- **Description of the task**
Across the whole listing, state how many lines include "SQUARE". Add nothing to that number.

- **Exercise data**
------------
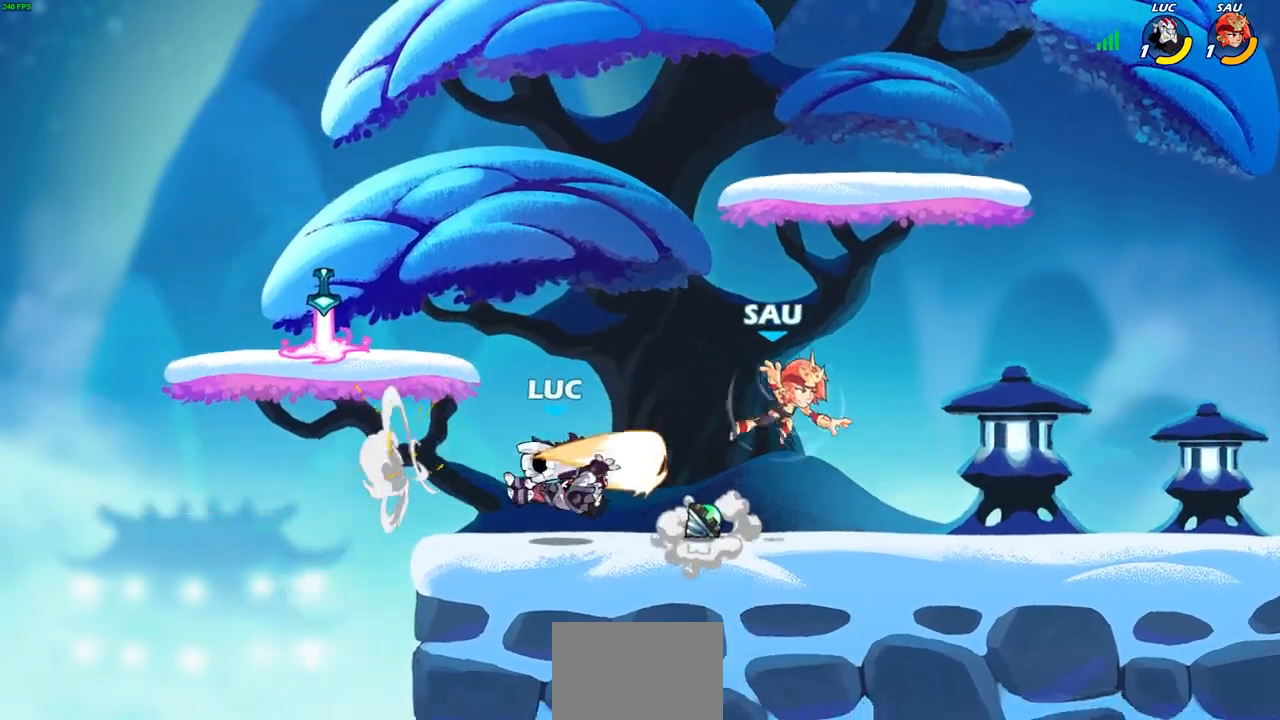
{"buttons": [], "left_stick": "center", "right_stick": "center", "events": [[250, "left_stick", "up-left"], [317, "SQUARE", "down"], [333, "left_stick", "center"], [383, "SQUARE", "up"]]}
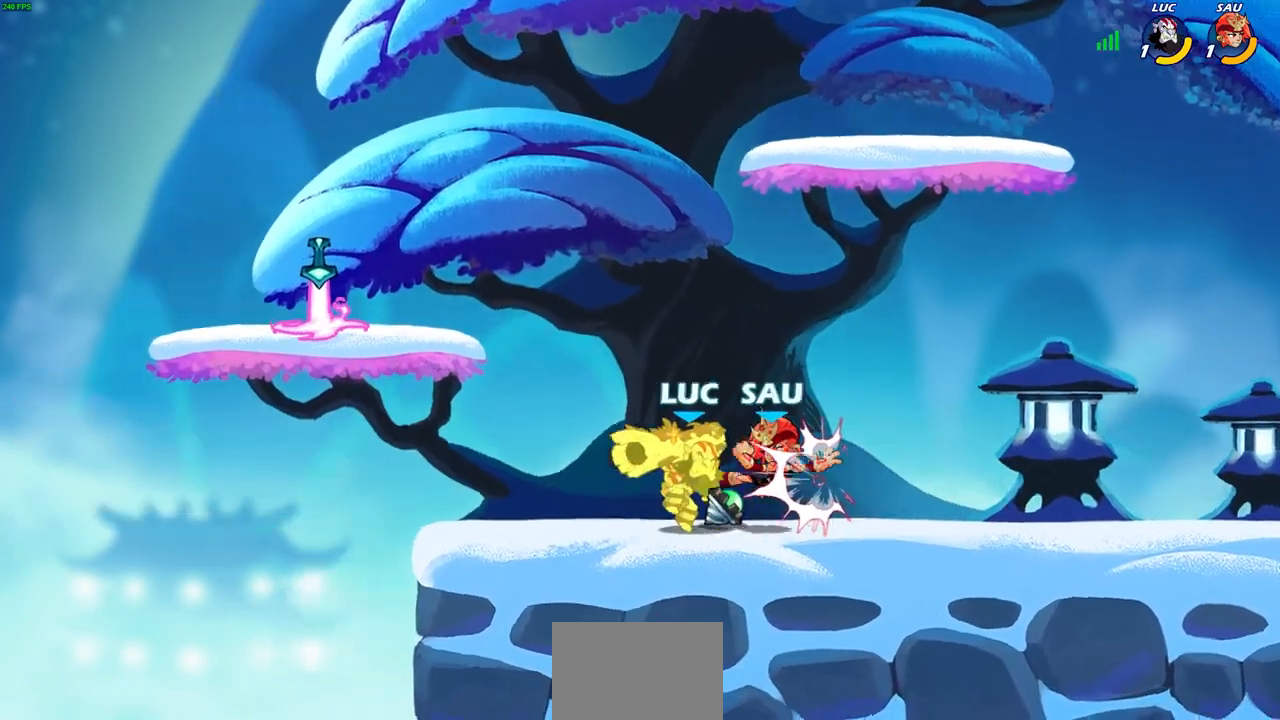
{"buttons": [], "left_stick": "up-right", "right_stick": "center", "events": [[233, "left_stick", "up-left"], [250, "CROSS", "down"], [350, "R2", "down"], [383, "CROSS", "up"], [483, "left_stick", "up-right"], [500, "R2", "up"]]}
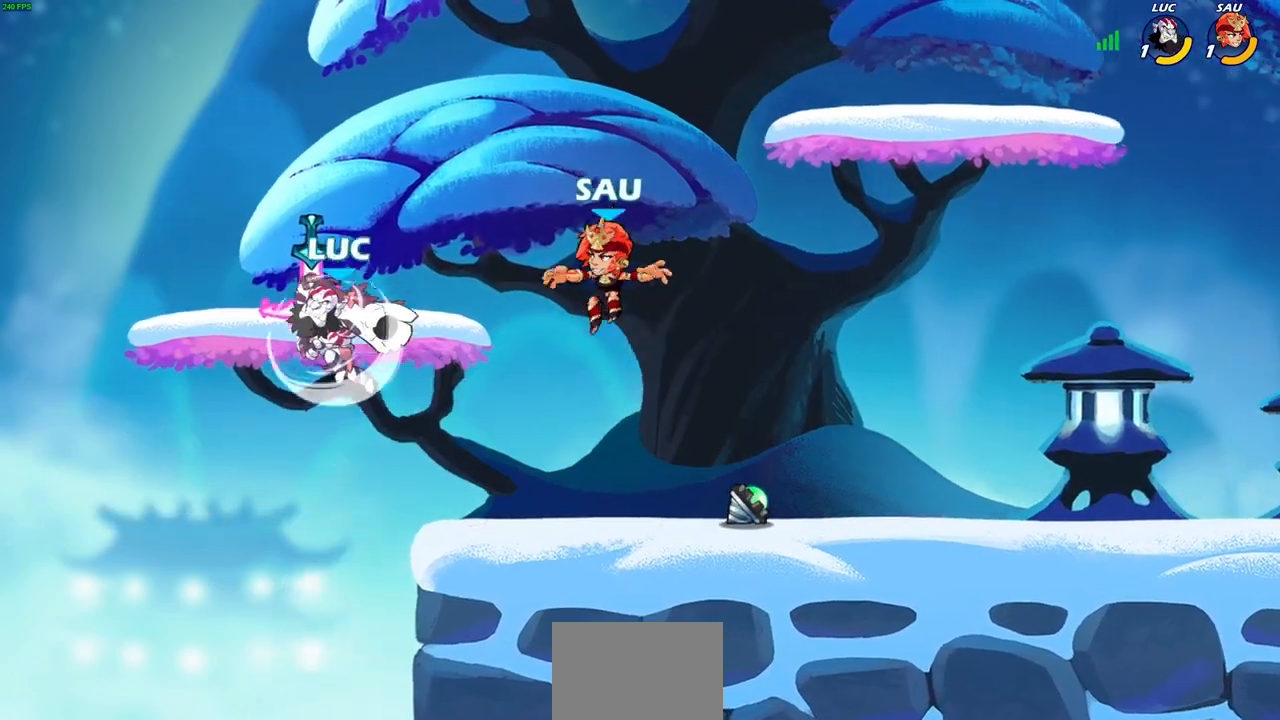
{"buttons": [], "left_stick": "center", "right_stick": "center", "events": [[83, "SQUARE", "down"], [150, "left_stick", "center"], [167, "SQUARE", "up"]]}
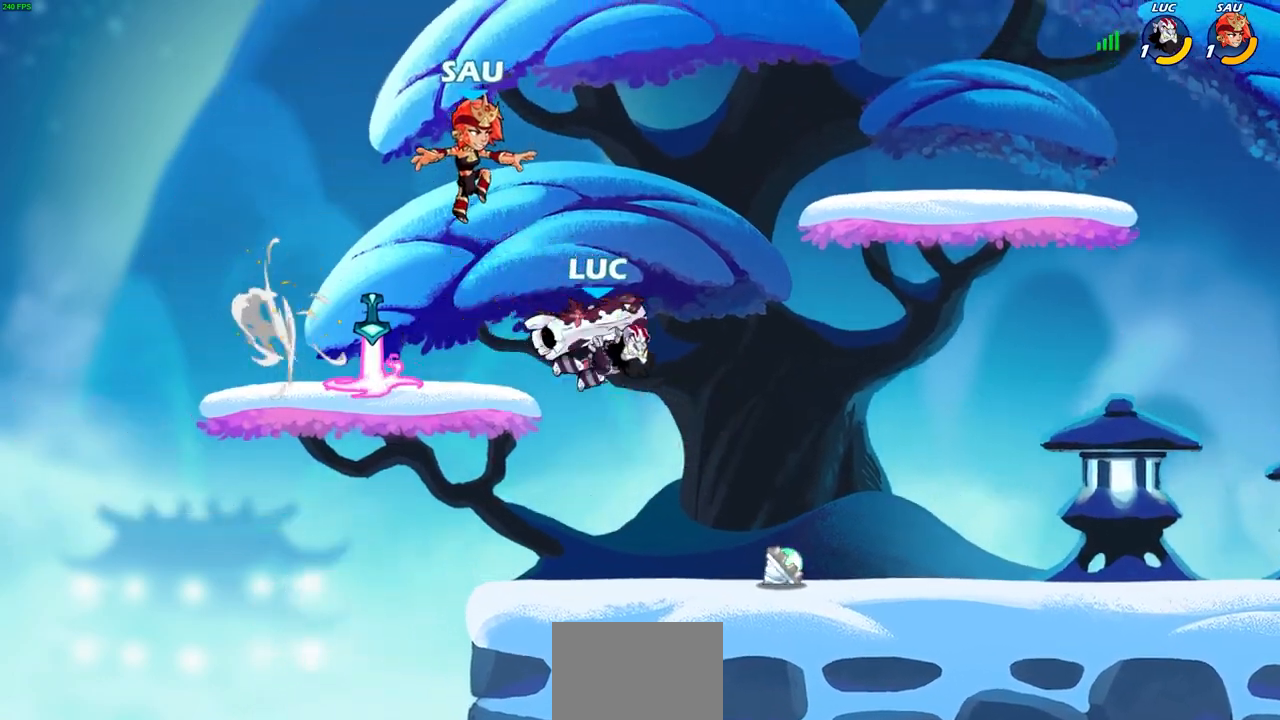
{"buttons": [], "left_stick": "up-left", "right_stick": "center", "events": [[17, "left_stick", "left"], [117, "CIRCLE", "down"], [200, "CIRCLE", "up"], [217, "left_stick", "center"], [383, "left_stick", "up-left"]]}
------------
- **Task answer**
2